Metrics

Metrics to track the progress of your project and the health of your data. Metrics are split into different sections:

Overview

A simple overview of your project's settings and members.

Inter-Annotator Agreement

You can read all about the Inter-Annotator Agreement (IAA) here.

Documents

The following charts are available:

Project progress. It gives you a general view of the progress in your project by showing the number of documents that are production ready (master version confirmed), the number of documents ready for review (master version not confirmed, but any member's version confirmed) and the number of documents in progress (documents not confirmed in any version).

Annotated / Not Annotated documents. Annotated documents are those with at least one annotation of any kind (document label, entity, etc.) in the master version, or those with one of the member's version confirmed. Not annotated documents are those not meeting this criteria.

Progress by member. Track the number of documents confirmed by each of the members (on their version) of the project.

Entities

The following charts are available:

Entity type distribution. Number of entities across all your documents, by entity type.

Entity type distribution across documents. Number of documents annotated with entities of specific entity type.

An entity type misrepresented or concentrated in a small sample of documents might lead to bias or incorrect predictions.

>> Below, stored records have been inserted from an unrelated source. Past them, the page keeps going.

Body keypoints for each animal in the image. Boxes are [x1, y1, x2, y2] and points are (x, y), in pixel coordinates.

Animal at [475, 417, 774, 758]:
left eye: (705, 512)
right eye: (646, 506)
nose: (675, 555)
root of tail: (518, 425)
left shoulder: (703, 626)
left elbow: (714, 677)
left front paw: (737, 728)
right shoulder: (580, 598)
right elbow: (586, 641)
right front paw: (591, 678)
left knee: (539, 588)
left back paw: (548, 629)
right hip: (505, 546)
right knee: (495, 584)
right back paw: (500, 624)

Take action to improve the health of your data

Normalizations

The following charts are available:

A chart per dictionary. It shows the number of documents annotated with specific normalizations (i.e. unique ids).

A normalization concentrated in a small sample of documents can lead to a misrepresented normalization and eventually to bias or incorrect predictions.




Document labels

The following charts are available:

Document labels distribution across documents. Number of documents with a specific document label set.

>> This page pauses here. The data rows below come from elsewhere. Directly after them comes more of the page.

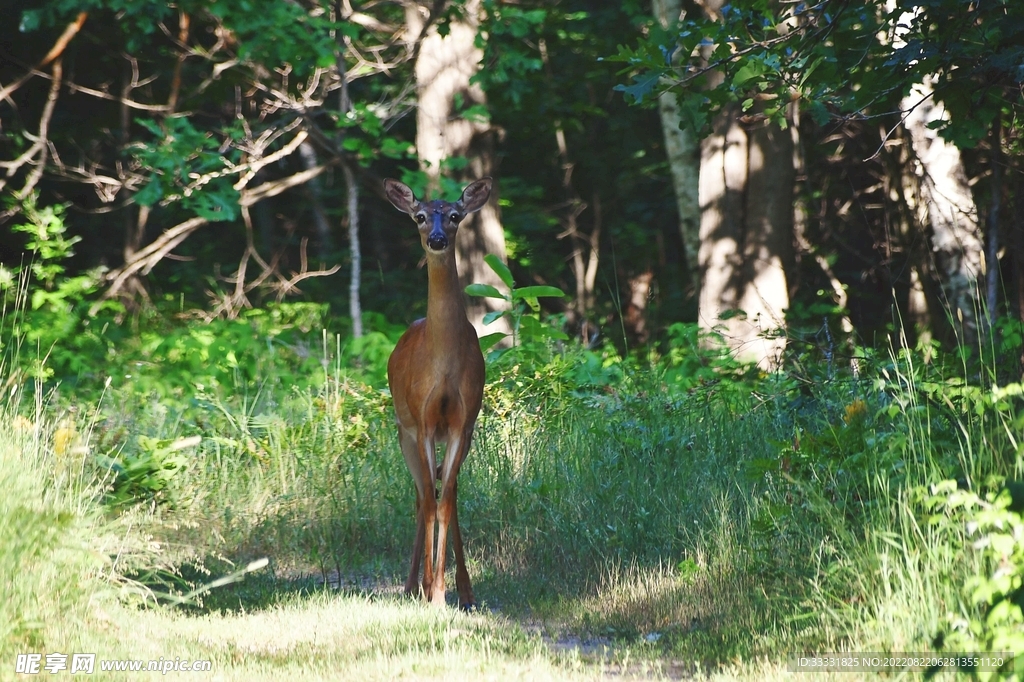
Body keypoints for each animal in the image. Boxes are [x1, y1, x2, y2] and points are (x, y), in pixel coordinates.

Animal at [383, 176, 492, 609]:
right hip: (404, 431)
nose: (438, 238)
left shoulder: (463, 421)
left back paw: (463, 589)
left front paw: (444, 591)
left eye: (456, 215)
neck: (442, 362)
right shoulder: (424, 420)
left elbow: (445, 503)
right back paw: (412, 584)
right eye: (419, 216)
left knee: (450, 493)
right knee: (419, 497)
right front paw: (429, 588)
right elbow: (429, 502)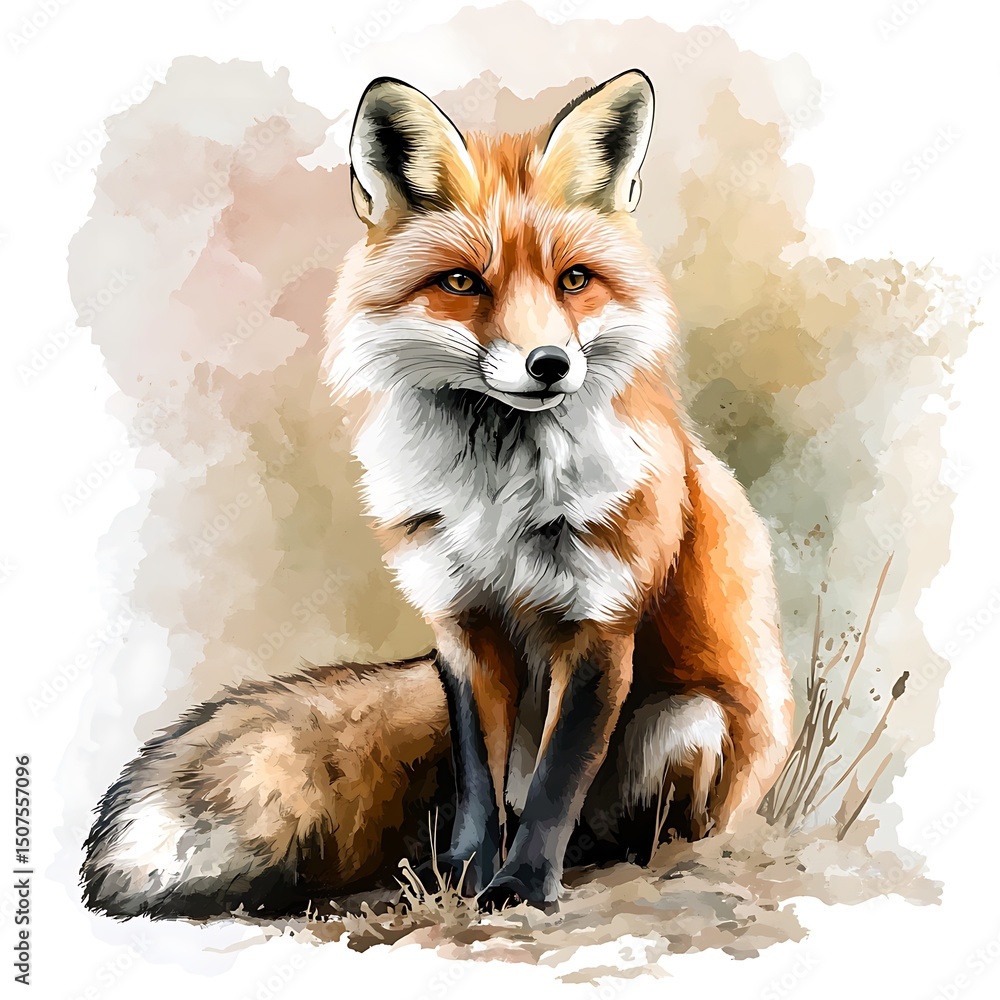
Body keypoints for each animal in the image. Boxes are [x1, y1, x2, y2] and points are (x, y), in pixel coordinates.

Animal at [81, 70, 793, 919]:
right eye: (462, 281)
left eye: (574, 281)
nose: (550, 364)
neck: (501, 498)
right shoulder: (462, 623)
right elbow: (479, 781)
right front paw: (465, 871)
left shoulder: (599, 627)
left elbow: (555, 785)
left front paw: (521, 883)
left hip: (690, 722)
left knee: (631, 825)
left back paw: (598, 859)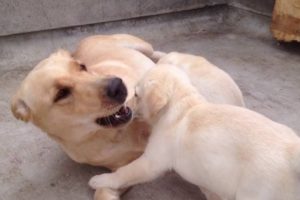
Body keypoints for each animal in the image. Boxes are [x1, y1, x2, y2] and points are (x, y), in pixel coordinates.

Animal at [10, 33, 245, 199]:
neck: (113, 134)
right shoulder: (124, 166)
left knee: (159, 53)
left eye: (82, 67)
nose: (118, 86)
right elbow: (109, 185)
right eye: (61, 94)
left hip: (142, 45)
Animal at [89, 64, 300, 200]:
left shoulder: (152, 162)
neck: (182, 105)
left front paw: (101, 180)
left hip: (255, 192)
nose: (127, 106)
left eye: (136, 94)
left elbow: (125, 172)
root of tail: (292, 153)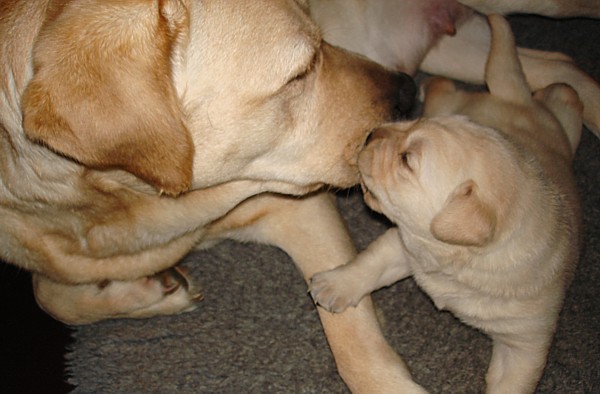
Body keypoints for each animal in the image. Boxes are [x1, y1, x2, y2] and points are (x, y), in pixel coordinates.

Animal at [312, 15, 584, 394]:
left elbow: (513, 381)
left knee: (564, 94)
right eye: (409, 127)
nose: (371, 134)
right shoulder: (407, 242)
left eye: (407, 160)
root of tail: (513, 98)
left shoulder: (526, 343)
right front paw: (334, 284)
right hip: (464, 105)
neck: (455, 262)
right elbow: (371, 262)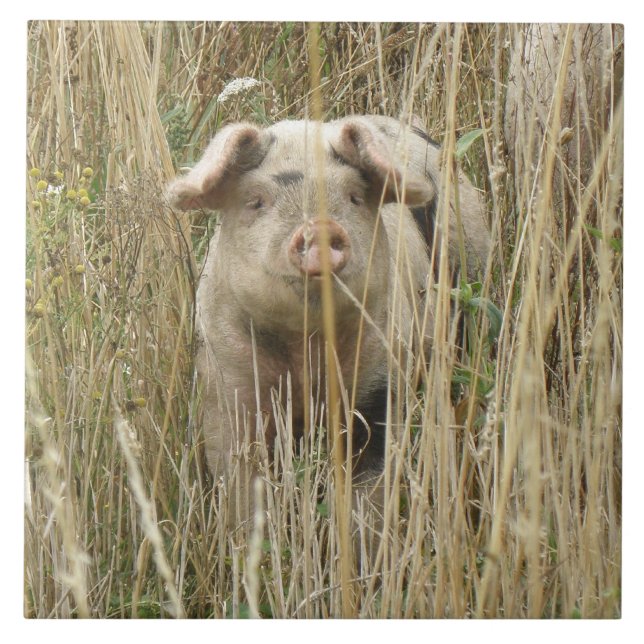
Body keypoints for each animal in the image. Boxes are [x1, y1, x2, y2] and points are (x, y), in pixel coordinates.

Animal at [166, 114, 489, 531]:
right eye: (256, 201)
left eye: (353, 196)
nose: (319, 227)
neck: (305, 350)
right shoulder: (226, 386)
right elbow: (241, 484)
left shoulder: (381, 382)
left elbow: (370, 491)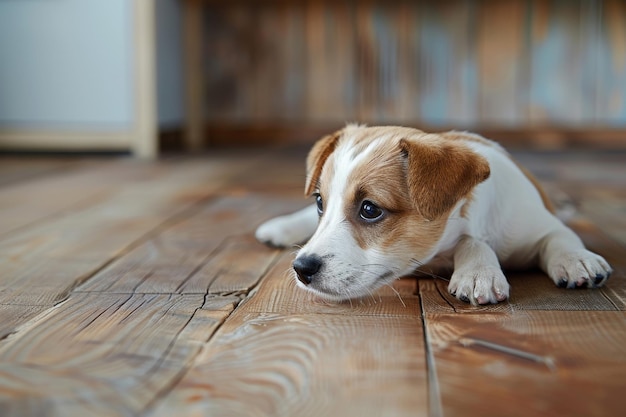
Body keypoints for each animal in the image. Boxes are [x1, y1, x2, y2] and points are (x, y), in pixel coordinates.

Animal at [254, 125, 608, 304]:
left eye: (370, 209)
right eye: (319, 202)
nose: (301, 268)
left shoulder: (539, 222)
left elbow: (561, 237)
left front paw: (577, 259)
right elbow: (473, 242)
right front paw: (479, 269)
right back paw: (282, 227)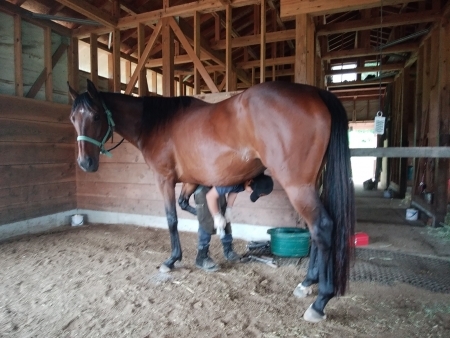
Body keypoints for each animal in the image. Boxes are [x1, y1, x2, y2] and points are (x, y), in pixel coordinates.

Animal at [67, 78, 356, 322]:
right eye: (72, 118)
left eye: (95, 115)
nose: (85, 163)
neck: (156, 122)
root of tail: (313, 92)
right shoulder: (193, 180)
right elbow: (193, 209)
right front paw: (214, 235)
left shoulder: (165, 179)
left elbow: (172, 219)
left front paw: (172, 260)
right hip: (310, 184)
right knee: (316, 231)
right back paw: (307, 283)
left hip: (297, 186)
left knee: (322, 227)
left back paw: (319, 302)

A chart per document label. For the `boolean` or `enum` types, this chart represents the distribution of possible values across the documents of your project. For the `string` type, due to its non-finite nature, this chart represents the top values across the documents of your project.

A misrepresentation of a document label or any of their possible values might impact the health of your data. Pay special attention to the representation of the values from your labels, it can lead to bias or incorrect predictions.